_Directions_
Reproduce the Green Canyon and Ship Shoal fishing report below word for word, from its heading through its closing line.

_Selected text_
* * * * *
# Green Canyon & Ship Shoal Report



## MakairaPullingLures (Nov 11, 2009)

happy to finally give you a first hand report, with thanks to the "tenacious" crew for letting me ride!!

fished green canyon and ship shoal out of port fourchon this past friday and saturday. went 1 for 1, tagging a rat blue that ate "lena" , and were 9 for 13 or so on wahoo, 7 that ate everything from "thunderhorse", "big brutus", "ursa", "lena", and "bullwinkle", and the other two eating a marlin magic and a zuker. 

chris and robert the night owl crew, proceeded to deep drop and catch 4 - yellowedge grouper, 1 - snowy grouper, then hit a reef on the way in and picked up an amberjack and the potential #3 state record marbled grouper (20#). 

check out the pics. by the way, i did not see any oil, hopefully they will open it up soon!!

good luck and keep me posted.
* * * * *
_Supplied information_
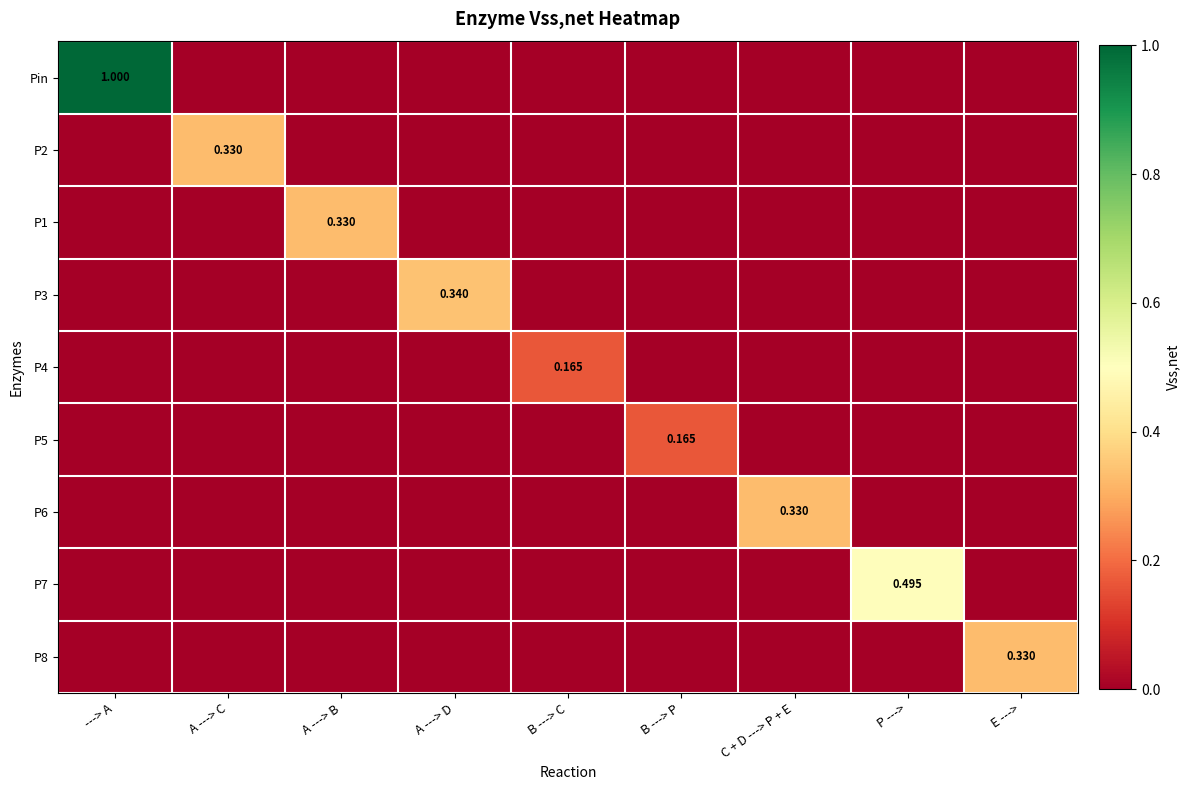

At A ---> B, list the series in order from smallest to largest.

Pin, P2, P3, P4, P5, P6, P7, P8, P1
* * * * *
_Task answer_
# Green Canyon & Ship Shoal Report



## MakairaPullingLures (Nov 11, 2009)

happy to finally give you a first hand report, with thanks to the "tenacious" crew for letting me ride!!

fished green canyon and ship shoal out of port fourchon this past friday and saturday. went 1 for 1, tagging a rat blue that ate "lena" , and were 9 for 13 or so on wahoo, 7 that ate everything from "thunderhorse", "big brutus", "ursa", "lena", and "bullwinkle", and the other two eating a marlin magic and a zuker. 

chris and robert the night owl crew, proceeded to deep drop and catch 4 - yellowedge grouper, 1 - snowy grouper, then hit a reef on the way in and picked up an amberjack and the potential #3 state record marbled grouper (20#). 

check out the pics. by the way, i did not see any oil, hopefully they will open it up soon!!

good luck and keep me posted.